In conclusion, if the ROA is sound and debt levels are at a reasonable level, a high ROE is an indicator that managers are doing a 'great' job and the organization is efficient.

On the other hand, if ROA is low and the company is carrying a significant debt, even a high ROE is misleading, and the directors would have to pay special attention in view of the impending disaster for the company in the near future.

But always bear in mind, for any business, the industry norms and benchmarks for ROA or ROE can always be improved using analytical tools such as product and customer profitability analytics as well as activity based costing techniques.

As Arthur Miller once said, "Don't be seduced into thinking that that which does not make a profit is without value", since there are several other critical success factors that makes a 'great organization besides the aspect of profitability this article emphasizes!

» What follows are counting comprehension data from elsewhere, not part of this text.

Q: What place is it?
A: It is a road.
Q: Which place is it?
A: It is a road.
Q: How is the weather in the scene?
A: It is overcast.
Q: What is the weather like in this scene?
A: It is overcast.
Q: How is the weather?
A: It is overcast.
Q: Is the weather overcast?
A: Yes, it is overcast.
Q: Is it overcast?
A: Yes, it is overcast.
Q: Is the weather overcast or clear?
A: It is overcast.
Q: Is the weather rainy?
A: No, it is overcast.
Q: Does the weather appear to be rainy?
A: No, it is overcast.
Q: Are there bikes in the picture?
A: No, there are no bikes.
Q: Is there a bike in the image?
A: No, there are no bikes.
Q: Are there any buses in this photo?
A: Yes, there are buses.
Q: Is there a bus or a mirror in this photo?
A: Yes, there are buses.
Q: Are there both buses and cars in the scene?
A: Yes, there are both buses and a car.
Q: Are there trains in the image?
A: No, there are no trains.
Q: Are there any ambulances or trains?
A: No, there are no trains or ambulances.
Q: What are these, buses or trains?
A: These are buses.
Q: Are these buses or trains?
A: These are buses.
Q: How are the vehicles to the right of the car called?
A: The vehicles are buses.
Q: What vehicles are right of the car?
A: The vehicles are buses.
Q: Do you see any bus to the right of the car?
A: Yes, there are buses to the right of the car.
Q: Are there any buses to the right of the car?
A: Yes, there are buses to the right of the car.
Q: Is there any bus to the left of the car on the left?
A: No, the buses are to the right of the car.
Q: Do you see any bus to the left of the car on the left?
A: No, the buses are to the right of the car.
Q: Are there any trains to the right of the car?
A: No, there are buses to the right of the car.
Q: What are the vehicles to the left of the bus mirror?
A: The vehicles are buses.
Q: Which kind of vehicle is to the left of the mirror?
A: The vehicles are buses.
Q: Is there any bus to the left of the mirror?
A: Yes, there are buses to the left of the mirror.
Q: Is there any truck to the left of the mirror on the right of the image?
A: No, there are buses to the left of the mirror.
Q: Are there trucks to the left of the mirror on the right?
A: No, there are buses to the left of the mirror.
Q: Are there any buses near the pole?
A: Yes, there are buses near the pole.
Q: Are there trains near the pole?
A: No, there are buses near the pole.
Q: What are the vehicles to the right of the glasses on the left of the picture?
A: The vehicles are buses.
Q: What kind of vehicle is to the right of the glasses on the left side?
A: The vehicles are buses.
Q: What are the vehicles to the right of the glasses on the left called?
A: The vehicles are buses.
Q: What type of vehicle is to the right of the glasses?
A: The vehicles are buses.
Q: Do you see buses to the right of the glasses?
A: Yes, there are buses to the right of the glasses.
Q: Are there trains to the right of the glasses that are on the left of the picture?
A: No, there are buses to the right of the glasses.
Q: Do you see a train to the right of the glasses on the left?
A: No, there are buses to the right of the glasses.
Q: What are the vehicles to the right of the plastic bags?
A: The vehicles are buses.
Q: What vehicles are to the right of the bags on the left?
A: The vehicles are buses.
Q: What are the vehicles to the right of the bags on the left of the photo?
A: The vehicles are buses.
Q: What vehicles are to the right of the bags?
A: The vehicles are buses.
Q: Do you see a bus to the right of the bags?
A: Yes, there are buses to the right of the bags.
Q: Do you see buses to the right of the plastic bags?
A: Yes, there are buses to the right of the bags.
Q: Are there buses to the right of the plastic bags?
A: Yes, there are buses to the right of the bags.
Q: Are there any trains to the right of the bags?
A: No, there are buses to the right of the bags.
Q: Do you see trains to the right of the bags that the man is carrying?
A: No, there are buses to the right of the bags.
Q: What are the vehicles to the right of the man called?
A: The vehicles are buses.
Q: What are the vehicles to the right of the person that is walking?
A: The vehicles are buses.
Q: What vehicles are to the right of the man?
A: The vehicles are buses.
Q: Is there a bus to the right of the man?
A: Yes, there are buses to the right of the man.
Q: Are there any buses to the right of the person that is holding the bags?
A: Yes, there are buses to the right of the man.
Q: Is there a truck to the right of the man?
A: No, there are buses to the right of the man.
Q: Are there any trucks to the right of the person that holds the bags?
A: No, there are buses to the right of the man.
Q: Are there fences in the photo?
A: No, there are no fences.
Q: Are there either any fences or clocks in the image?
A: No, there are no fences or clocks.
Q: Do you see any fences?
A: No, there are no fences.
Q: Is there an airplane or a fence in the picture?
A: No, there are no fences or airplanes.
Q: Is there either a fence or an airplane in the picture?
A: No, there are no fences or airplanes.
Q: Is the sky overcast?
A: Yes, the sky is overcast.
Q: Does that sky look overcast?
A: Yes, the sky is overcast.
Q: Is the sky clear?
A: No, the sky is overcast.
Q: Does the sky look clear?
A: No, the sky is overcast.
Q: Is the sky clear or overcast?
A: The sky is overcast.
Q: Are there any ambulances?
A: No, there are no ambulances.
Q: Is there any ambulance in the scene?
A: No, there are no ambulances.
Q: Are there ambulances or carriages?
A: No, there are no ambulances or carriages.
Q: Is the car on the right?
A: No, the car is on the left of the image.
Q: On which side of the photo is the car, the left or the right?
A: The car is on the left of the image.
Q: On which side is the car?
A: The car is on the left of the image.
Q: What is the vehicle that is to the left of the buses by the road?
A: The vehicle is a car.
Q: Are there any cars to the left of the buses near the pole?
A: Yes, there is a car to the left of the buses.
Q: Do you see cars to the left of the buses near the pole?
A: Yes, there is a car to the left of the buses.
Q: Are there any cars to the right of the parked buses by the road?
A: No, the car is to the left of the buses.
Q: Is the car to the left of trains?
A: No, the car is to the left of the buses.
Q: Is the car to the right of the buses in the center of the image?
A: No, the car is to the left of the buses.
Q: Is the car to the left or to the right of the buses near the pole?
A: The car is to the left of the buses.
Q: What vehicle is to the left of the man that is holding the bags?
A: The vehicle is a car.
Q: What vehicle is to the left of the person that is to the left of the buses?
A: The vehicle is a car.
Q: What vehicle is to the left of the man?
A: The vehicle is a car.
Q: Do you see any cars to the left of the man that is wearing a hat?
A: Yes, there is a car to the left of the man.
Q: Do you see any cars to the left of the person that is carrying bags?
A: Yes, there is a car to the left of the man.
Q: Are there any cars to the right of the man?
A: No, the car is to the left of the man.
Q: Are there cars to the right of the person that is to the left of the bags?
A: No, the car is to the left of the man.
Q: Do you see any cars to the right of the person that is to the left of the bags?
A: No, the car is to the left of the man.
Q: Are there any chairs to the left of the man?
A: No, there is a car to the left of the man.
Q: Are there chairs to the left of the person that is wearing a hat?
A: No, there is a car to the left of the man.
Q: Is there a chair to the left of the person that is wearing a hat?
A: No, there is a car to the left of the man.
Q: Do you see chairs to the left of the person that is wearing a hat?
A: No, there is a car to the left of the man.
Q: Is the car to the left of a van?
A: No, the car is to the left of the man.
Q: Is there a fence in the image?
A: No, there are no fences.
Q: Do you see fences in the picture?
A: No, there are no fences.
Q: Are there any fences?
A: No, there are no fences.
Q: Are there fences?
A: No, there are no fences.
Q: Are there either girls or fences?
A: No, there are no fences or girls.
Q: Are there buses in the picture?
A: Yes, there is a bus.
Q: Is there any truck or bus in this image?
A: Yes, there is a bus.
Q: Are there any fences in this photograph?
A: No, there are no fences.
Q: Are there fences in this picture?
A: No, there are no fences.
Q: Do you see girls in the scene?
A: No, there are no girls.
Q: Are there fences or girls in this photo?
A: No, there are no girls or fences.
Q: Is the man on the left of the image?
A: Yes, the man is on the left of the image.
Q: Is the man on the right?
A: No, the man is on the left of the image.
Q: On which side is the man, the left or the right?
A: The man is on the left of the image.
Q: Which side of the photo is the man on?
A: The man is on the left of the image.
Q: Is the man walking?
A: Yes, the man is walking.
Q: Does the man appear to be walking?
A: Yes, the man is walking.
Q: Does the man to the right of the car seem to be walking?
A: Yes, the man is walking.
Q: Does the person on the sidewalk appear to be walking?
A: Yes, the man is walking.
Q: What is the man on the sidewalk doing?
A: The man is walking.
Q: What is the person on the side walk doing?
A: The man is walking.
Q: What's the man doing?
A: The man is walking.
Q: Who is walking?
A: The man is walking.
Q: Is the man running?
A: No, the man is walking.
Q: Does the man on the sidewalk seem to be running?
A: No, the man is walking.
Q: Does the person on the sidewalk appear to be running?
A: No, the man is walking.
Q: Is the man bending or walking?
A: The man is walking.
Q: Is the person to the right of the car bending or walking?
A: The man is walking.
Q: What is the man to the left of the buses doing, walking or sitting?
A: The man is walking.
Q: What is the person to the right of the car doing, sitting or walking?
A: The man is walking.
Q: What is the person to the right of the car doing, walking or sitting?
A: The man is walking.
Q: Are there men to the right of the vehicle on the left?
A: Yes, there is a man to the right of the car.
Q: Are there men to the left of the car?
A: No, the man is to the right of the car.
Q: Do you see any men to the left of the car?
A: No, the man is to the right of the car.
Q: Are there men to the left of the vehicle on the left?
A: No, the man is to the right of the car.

(Fernando is a banker with experience in corporate and business strategy, strategic planning and market research. He has experience in change management and developing performance management systems. He has a Commonwealth Executive MBA from the Open University of Sri Lanka; is an Associate of the Institute of Bankers (AIB), Sri Lanka, and is a Member of the Association of Business Executives (ABE), UK. He also has Diplomas in Management and Human Resource Management.)